In January of 1786, the relics of St. Feoktist, the archbishop of Novgorod, were transferred to the Monastery’s St. George Cathedral from the neighboring Annunciation monastery, which had been abolished.
During the many centuries of its existence, Yuriev Monastery had many times suffered from fires; the last known one happened in 1810.
A new growth of the ancient monastery took place in the early 19th century thanks to the archmandrite Fotiy Spassky who enjoyed a great respect of the Emperor Alexander I. Among Fr. Fotiy’s s spiritual children was Countess Anna Orlova-Chesmenskaya, the owner of a great fortune. When Fr. Fotiy was appointed Archimandrite of Yuriev Monastery in 1822, he found the brethren in great poverty and the buildings – mostly wooden – in decay. An 1822’s fire aggravated the situation even further. Now the Countess provided the Archmandrite with all manner of help in implementing his plans.
Her generous donations made possible an extensive construction in the Monastery. In a short time there had been built the Western building with the All Saints Church; the Savior Cathedral, the Eastern Orlov building with cells for the brethren; the Northern building with the Elevation of the Cross Church; and the Southern building with the Burning Bush hospital church. In 1841, the bell tower was erected designed by the famous architect Carl Rossi. All the churches had been decorated with an unprecedented splendor. The Monastery’s sacristy housed a great many richly decked vestments, vessels, crosses, arcs and other articles that had been gifted by czars, emperors, patriarchs and famous benefactors, many ancient documents, manuscripts and old printed books, and old relics and monuments.
On December 25, 1833, the Synod granted all Yuriev monastery’s Father Superiors the permission to carry a crosier with a sulok.
Another set of restoration works took place in the late 19th – early 20th centuries. Monastery then had a free hotel for pilgrims, a hospital and an almshouse.

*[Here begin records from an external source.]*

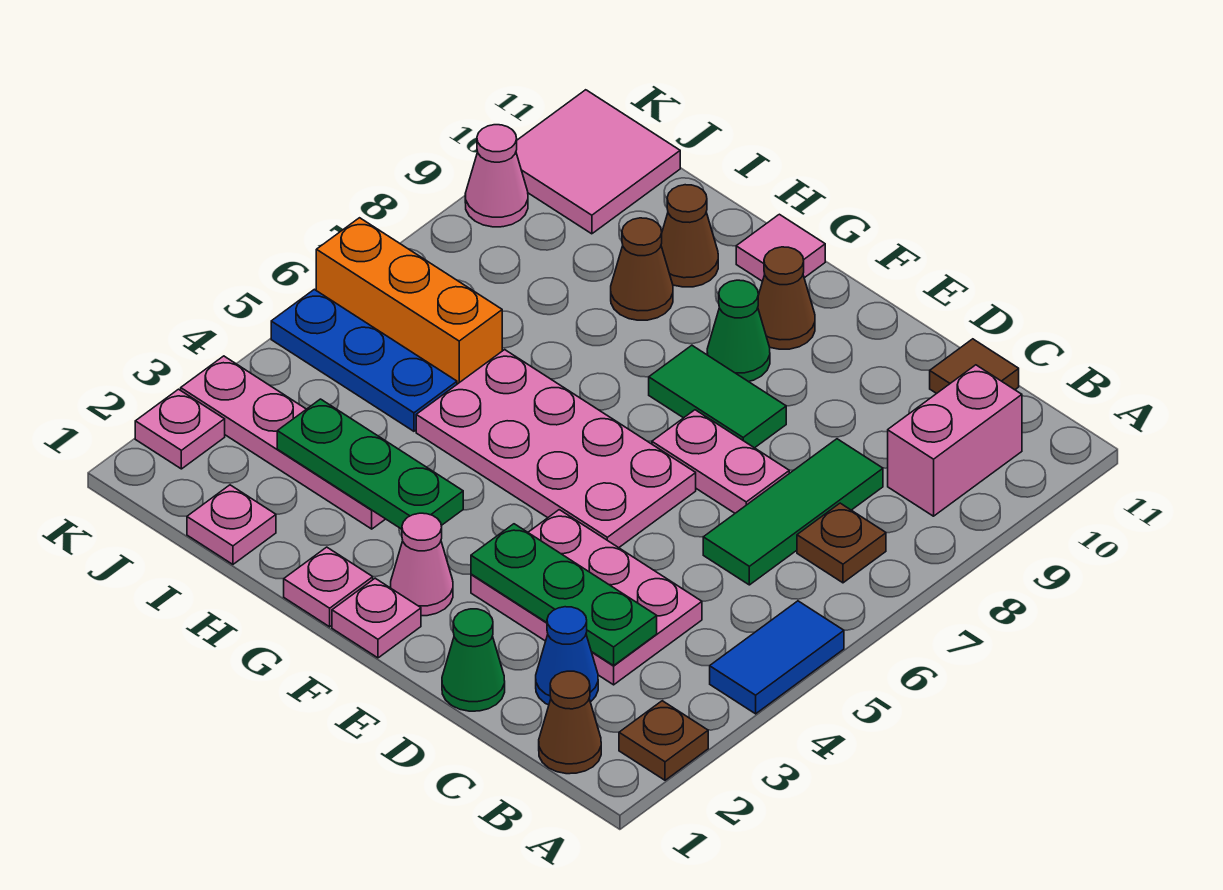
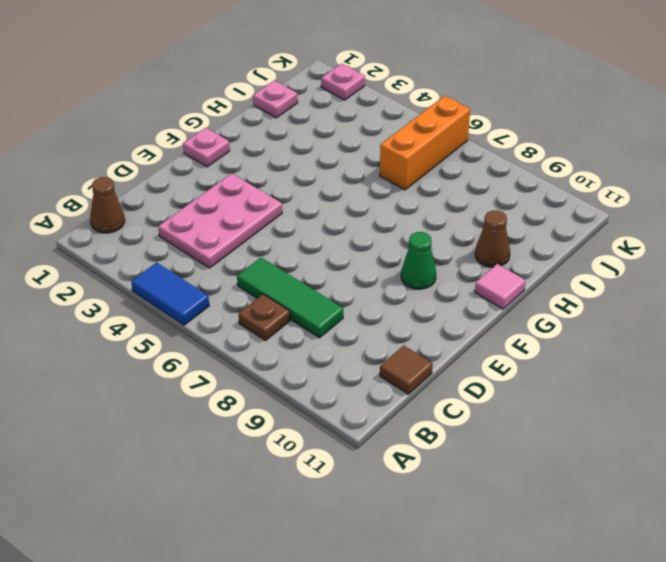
none -> brown 1x1 plate [619,701,708,780]
none -> pink 1x2 brick [888,365,1022,516]
none -> blue 1x1 cone [536,607,598,705]
none -> green 1x1 cone [442,609,505,711]

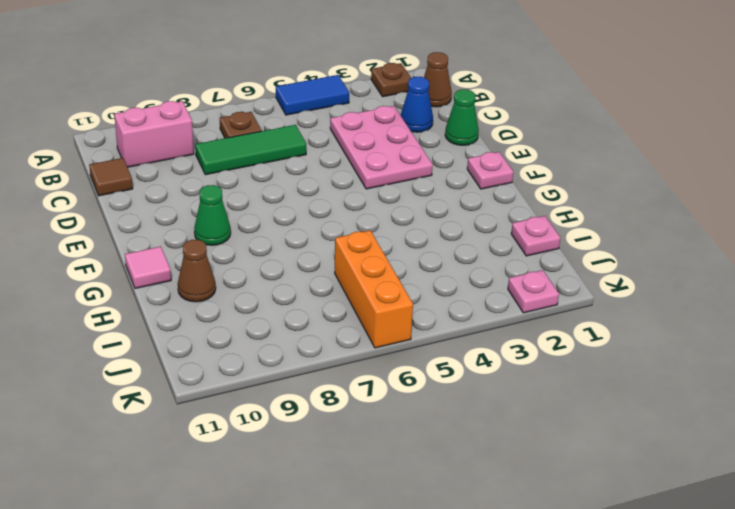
none -> pink 1x2 plate [652,410,789,513]
none -> pink 2x4 plate [416,350,696,548]
none -> green 1x2 tile [649,345,786,448]
none -> pink 1x1 cone [391,513,453,616]

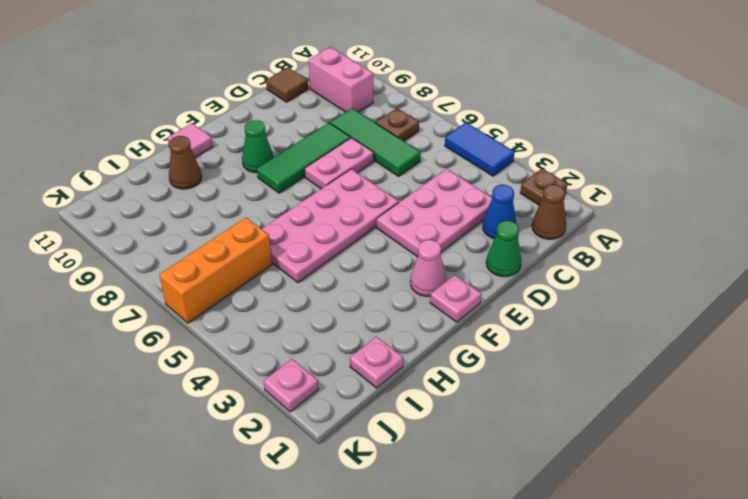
green 1x3 tile [257,123,351,193] -> green 1x2 tile [649,345,786,448]
none -> brown 1x1 cone [758,247,815,349]
none -> pink 1x1 plate [284,547,373,627]
none -> pink 1x4 plate [181,356,385,529]
none -> brown 1x1 cone [611,218,673,320]

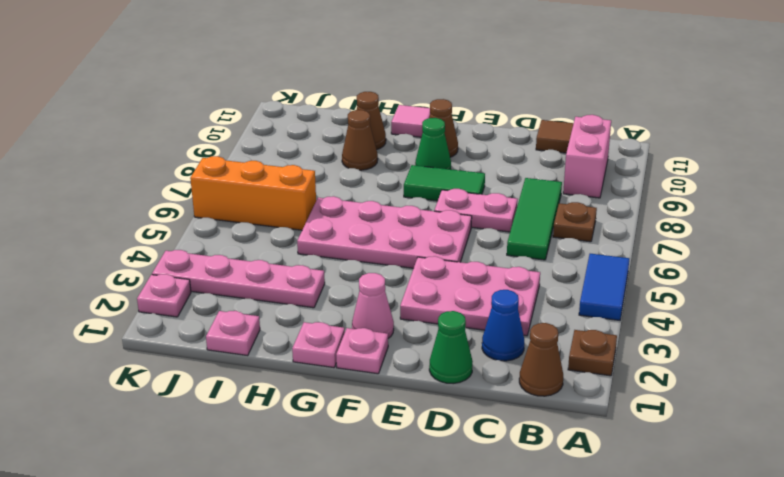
none -> blue 1x3 plate [271,289,457,431]
none -> pink 2x2 tile [516,90,680,234]
none -> pink 1x1 cone [465,125,528,227]
none -> green 1x3 plate [471,524,657,665]

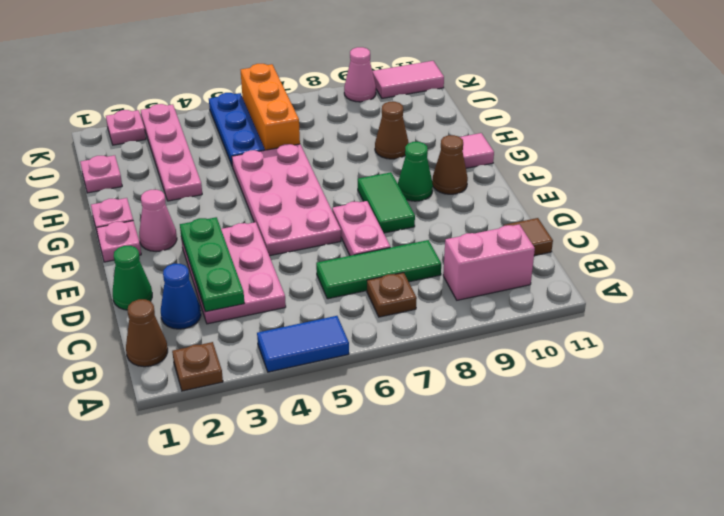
pink 1x2 tile [372,61,444,98] -> pink 2x2 tile [516,90,680,234]
none -> brown 1x1 cone [661,185,718,287]
none -> green 1x3 plate [277,399,463,529]

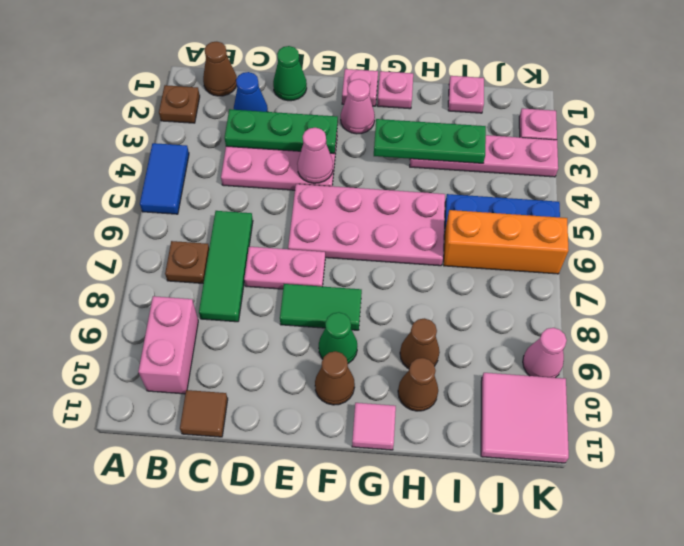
pink 1x1 cone [297,128,333,183] -> none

Even though the latest glory of the Monastery during the Synodal perios was linked to the Archmandrite Fotiy there had been within that period another three ascetic Father Superiors – Ss. Pavel Koniuskevich and Filaret Drozdov and priest-martyr Iuvenaly Maslovsky.
On December 15, 1921, a telegram was received from Trotsky about the expropriation of the Monastery’s material possessions. In the fall of 1924, five Yuriev Monastery’s churches were still active, but by 19 2 8 it was only one, and in 1929 the Monastery was abolished. During 1920-30 it was ravaged and looted. During World Was II it housed German and Spanish troops. After the war, its territory had been occupied by a post office, a technical school, a college, a museum; there also found refuge people left without roof over.
On December 25, 1991, thanks to Bishop of Novgorod Lev’s efforts, the Yuriev Monastery was restituted to the Church. At that time several families were living there beside a technical professions school, a dormitory and artist studios. The churches lacked iconostases, the domes of the Savior’s Cathedral were ruined, the layout of the buildings had been changed, the garden had been long since neglected, the entire territory was full of debris and garbage.
The Synod order of October 2, 1993, reestablished the Monastery. In a short time, the Northern building with the Elevation of the Cross Church was has been repairedб and the Divine Liturgy began to be celebrated in the Monastery again. Restorations of the Orlov and Southern brethren buildings soon followed. The Peryn monastery began to be resurrected as a small secluded monastery. In 2004 there was opened the Novrorod Religious School and the restoration of the beheaded Savior Cathedral commenced. In 2009, great scale repair-and-renewal operations began.